Atividades culturais chegam a ser inacessíveis para mais de 60% dos jovens no país

15 de dezembro de 2021

Edição Luana Sena

Mariana Junqueira, de 14 anos, adora pedalar,  correr e conversar. Nas horas vagas, quando não ajuda a mãe com os serviços domésticos ou estuda, navega pelo Youtube para assistir seus canais preferidos. Netflix e Amazon, outros streamings de audiovisual, corriqueiramente são abertos pela garota. Ela adora ver pela telinha, mas confessa que tem o sonho de assistir um filme no cinema.

A adolescente mora no povoado Taboca do Pau Ferrado, zona rural de Teresina. Uma viagem em torno de trinta minutos – de ônibus ou carro – marca a distância da casa de Mariana até os dois shopping centers que alocam os dois únicos cinemas do Piauí, localizados na capital. Os dois espaços, para a menina, são desconhecidos. “Nunca fui, não sei nem como é”, conta em um riso tímido. 

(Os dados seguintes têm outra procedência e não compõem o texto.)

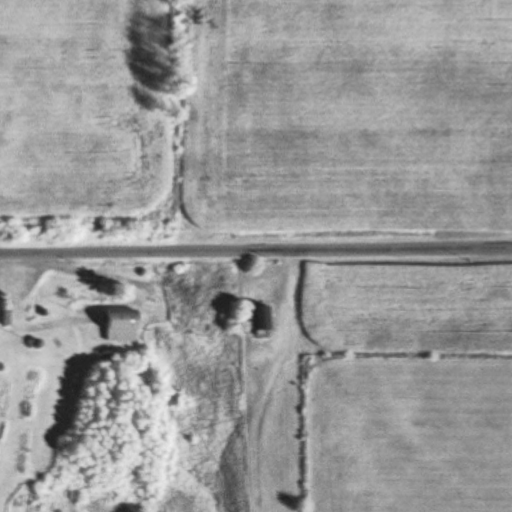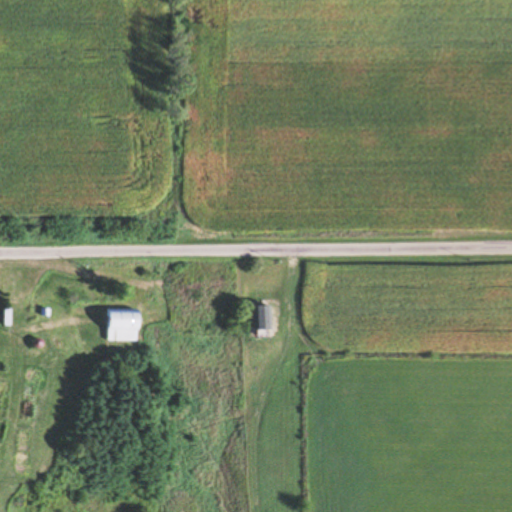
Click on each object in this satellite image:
crop: (343, 20)
crop: (85, 125)
crop: (340, 144)
road: (256, 249)
building: (257, 317)
building: (117, 325)
crop: (403, 378)
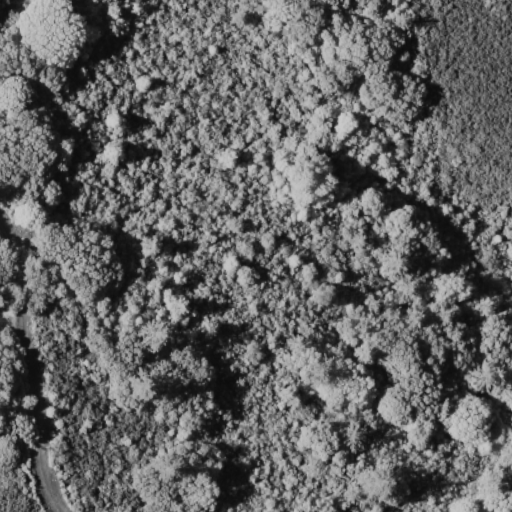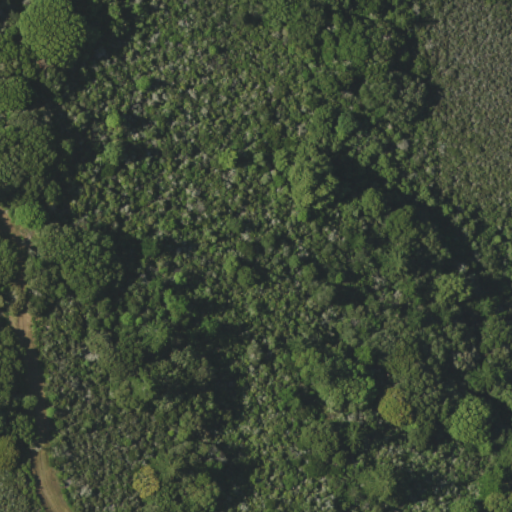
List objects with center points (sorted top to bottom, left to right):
road: (31, 356)
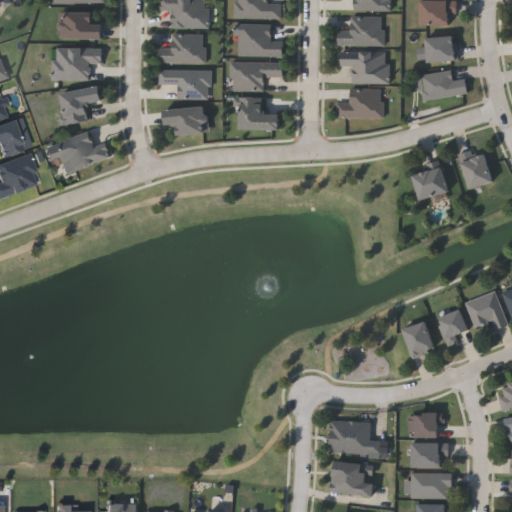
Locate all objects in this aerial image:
building: (79, 1)
building: (2, 2)
building: (82, 2)
building: (4, 4)
building: (372, 5)
building: (375, 6)
building: (258, 9)
building: (261, 10)
building: (187, 12)
building: (190, 13)
building: (440, 14)
building: (80, 26)
building: (83, 28)
building: (364, 31)
building: (367, 34)
building: (258, 41)
building: (261, 43)
building: (184, 48)
building: (187, 51)
building: (444, 51)
road: (492, 55)
building: (76, 62)
building: (79, 64)
building: (367, 65)
building: (370, 68)
building: (2, 69)
building: (3, 70)
building: (253, 74)
building: (257, 76)
road: (312, 76)
building: (188, 81)
building: (191, 84)
road: (134, 86)
building: (446, 87)
building: (79, 103)
building: (362, 104)
building: (83, 105)
building: (365, 106)
building: (2, 110)
building: (2, 110)
building: (257, 114)
building: (260, 117)
building: (187, 119)
building: (190, 121)
road: (507, 122)
building: (9, 138)
building: (11, 140)
building: (77, 151)
building: (80, 154)
road: (248, 155)
building: (476, 169)
building: (479, 171)
building: (17, 175)
building: (18, 178)
building: (434, 184)
building: (510, 298)
building: (509, 299)
building: (487, 310)
building: (491, 313)
building: (454, 325)
building: (457, 327)
building: (423, 341)
road: (488, 365)
road: (388, 395)
building: (506, 395)
building: (508, 398)
building: (430, 427)
building: (509, 428)
building: (511, 428)
building: (353, 438)
building: (356, 440)
road: (481, 442)
road: (301, 455)
building: (433, 458)
building: (511, 462)
building: (353, 478)
building: (356, 481)
building: (435, 487)
building: (511, 487)
road: (343, 499)
building: (122, 507)
building: (124, 508)
building: (0, 509)
building: (436, 509)
building: (1, 510)
building: (73, 510)
building: (76, 511)
building: (201, 511)
building: (243, 511)
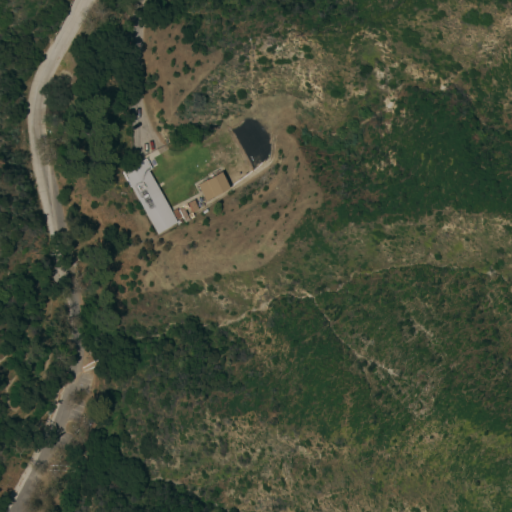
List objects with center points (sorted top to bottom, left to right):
road: (138, 31)
road: (139, 108)
building: (212, 186)
building: (212, 186)
building: (149, 195)
building: (148, 196)
road: (61, 256)
parking lot: (74, 411)
road: (14, 422)
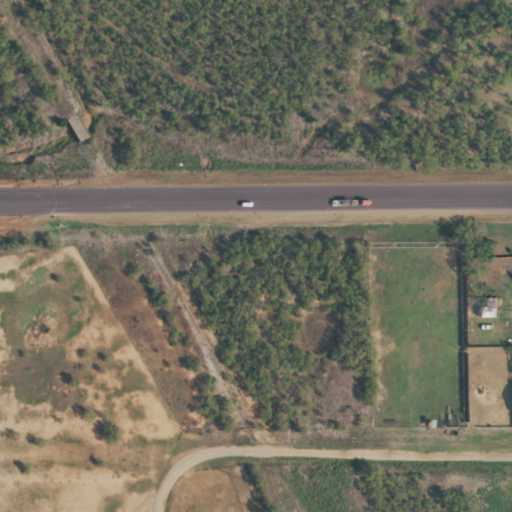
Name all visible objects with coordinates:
road: (255, 196)
railway: (143, 267)
road: (346, 453)
road: (169, 487)
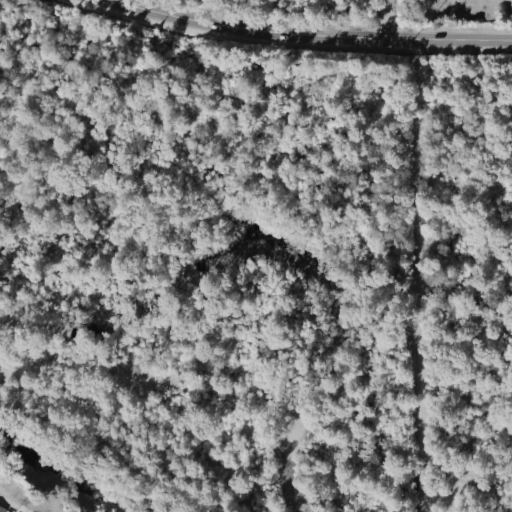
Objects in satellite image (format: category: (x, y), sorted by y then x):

Assim como o cinema, o teatro é algo que ficou na memória dela através dos livros. Dos três teatros em Teresina – Teatro do Boi, Theatro 4 de Setembro, Teatro de Arena e Teatro João Paulo II -, Mariana não tem conhecimento nem mesmo da localização. “Imagino que deve ser um lugar grande, com muitas portas, cadeiras, janelas e colorido”, conta à reportagem. 

A história de Mariana ilustra os dados do IBGE –  Instituto Brasileiro de Geografia e Estatística – que em 2019 apontou que atividades culturais ainda são inacessíveis para mais de 60% dos jovens no país. O relatório evidencia que a produção artística e cultural é ainda inacessível para uma grande parcela da população. 

No entanto, quando se pensa em aproveitamento da cultura pelas juventudes, esse assunto é  mediado pelas condições de vida dos jovens – em  especial questões como acessibilidade e recursos disponíveis, tempo livre e normas do sistema familiar.

O filme brasileiro Bacurau, por exemplo, levou mais de 700 mil pessoas ao cinema. Porém, apesar das sessões lotadas e indicações e premiações importantes no cenário artístico, o acesso às produções nacionais ainda não é uma realidade. Em estudo do Instituto de Pesquisa Econômica Aplicada (IPEA), cerca de 54% dos brasileiros nunca colocou os pés em uma sala de projeção. 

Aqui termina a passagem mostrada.